The task: Set down each of the lines below word for word, leaving out the pictures.

Source information:
|---|
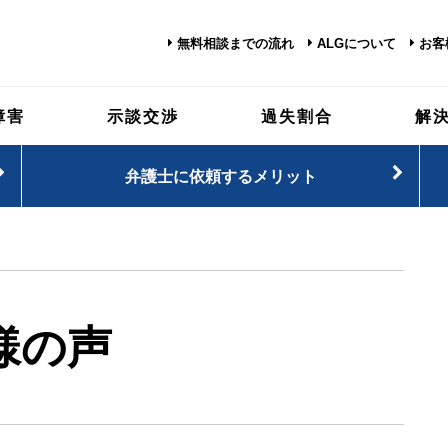
無料相談までの流れ
ALGについて
お客
障害
示談交渉
過失割合
解
弁護士に依頼するメリット
様の声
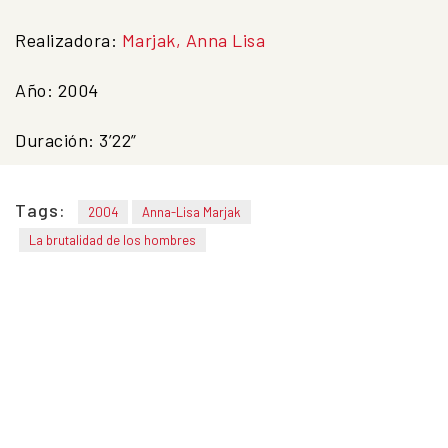
Realizadora:
Marjak, Anna Lisa
Año:
2004
Duración:
3’22”
Tags:
2004
Anna-Lisa Marjak
La brutalidad de los hombres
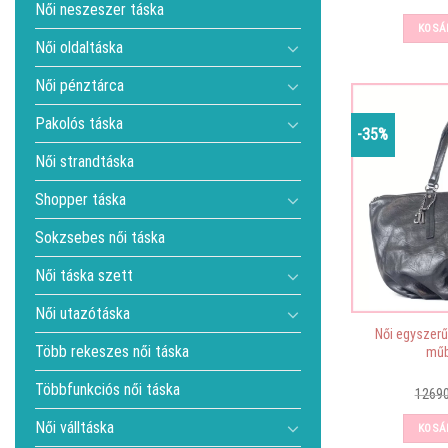
Női neszeszer táska
KOSÁ
Női oldaltáska
Női pénztárca
Pakolós táska
-35%
Női strandtáska
Shopper táska
Sokzsebes női táska
Női táska szett
Női utazótáska
Női egyszerű
Több rekeszes női táska
műb
Többfunkciós női táska
1269
Női válltáska
KOSÁ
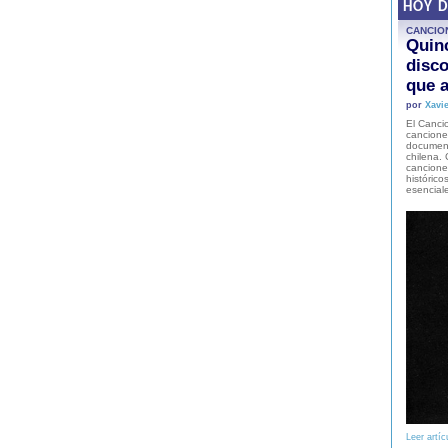
HOY 
CANCIO
Quinc
disco
que a
por
Xavie
El Cancio
cancione
document
chilena. 
canciones
histórico
esencial
Leer artíc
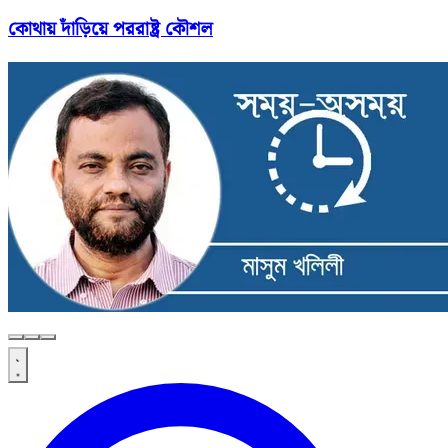
কোথায় দাঁড়িয়ে পররাষ্ট্র কৌশল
|---|
Expected answer:
無料相談までの流れ
ALGについて
お客
障害
示談交渉
過失割合
解
弁護士に依頼するメリット
様の声
Realizadora:
Marjak, Anna Lisa
Año:
2004
Duración:
3’22”
Tags:
2004
Anna-Lisa Marjak
La brutalidad de los hombres
Női neszeszer táska
KOSÁ
Női oldaltáska
Női pénztárca
Pakolós táska
-35%
Női strandtáska
Shopper táska
Sokzsebes női táska
Női táska szett
Női utazótáska
Női egyszerű
Több rekeszes női táska
műb
Többfunkciós női táska
1269
Női válltáska
KOSÁ
HOY 
CANCIO
Quinc
disco
que a
por
Xavie
El Cancio
cancione
document
chilena. 
canciones
histórico
esencial
Leer artíc
কোথায় দাঁড়িয়ে পররাষ্ট্র কৌশল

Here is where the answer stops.